| WORK ITEM |
Can you rewrite the data below, replacing every "Pałacu Młodzieży" with "Domu Kultury" and changing nothing else?

Collected data
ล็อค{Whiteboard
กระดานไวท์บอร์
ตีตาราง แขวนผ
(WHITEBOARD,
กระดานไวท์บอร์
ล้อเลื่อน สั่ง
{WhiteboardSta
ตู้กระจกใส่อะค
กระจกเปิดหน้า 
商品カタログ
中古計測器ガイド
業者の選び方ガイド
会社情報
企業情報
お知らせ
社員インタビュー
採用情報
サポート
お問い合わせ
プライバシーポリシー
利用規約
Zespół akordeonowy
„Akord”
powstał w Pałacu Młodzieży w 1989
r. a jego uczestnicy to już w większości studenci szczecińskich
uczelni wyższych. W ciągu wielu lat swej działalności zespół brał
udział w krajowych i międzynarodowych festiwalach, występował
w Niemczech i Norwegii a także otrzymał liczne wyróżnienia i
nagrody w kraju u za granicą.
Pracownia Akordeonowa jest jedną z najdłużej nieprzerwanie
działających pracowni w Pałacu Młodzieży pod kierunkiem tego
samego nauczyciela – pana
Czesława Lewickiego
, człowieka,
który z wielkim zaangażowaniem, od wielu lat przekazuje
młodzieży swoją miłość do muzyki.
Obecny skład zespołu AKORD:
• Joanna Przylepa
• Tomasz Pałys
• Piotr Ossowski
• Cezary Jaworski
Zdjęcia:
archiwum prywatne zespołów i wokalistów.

| SOLUTION FOR THIS PROBLEM |
ล็อค{Whiteboard
กระดานไวท์บอร์
ตีตาราง แขวนผ
(WHITEBOARD,
กระดานไวท์บอร์
ล้อเลื่อน สั่ง
{WhiteboardSta
ตู้กระจกใส่อะค
กระจกเปิดหน้า 
商品カタログ
中古計測器ガイド
業者の選び方ガイド
会社情報
企業情報
お知らせ
社員インタビュー
採用情報
サポート
お問い合わせ
プライバシーポリシー
利用規約
Zespół akordeonowy
„Akord”
powstał w Domu Kultury w 1989
r. a jego uczestnicy to już w większości studenci szczecińskich
uczelni wyższych. W ciągu wielu lat swej działalności zespół brał
udział w krajowych i międzynarodowych festiwalach, występował
w Niemczech i Norwegii a także otrzymał liczne wyróżnienia i
nagrody w kraju u za granicą.
Pracownia Akordeonowa jest jedną z najdłużej nieprzerwanie
działających pracowni w Domu Kultury pod kierunkiem tego
samego nauczyciela – pana
Czesława Lewickiego
, człowieka,
który z wielkim zaangażowaniem, od wielu lat przekazuje
młodzieży swoją miłość do muzyki.
Obecny skład zespołu AKORD:
• Joanna Przylepa
• Tomasz Pałys
• Piotr Ossowski
• Cezary Jaworski
Zdjęcia:
archiwum prywatne zespołów i wokalistów.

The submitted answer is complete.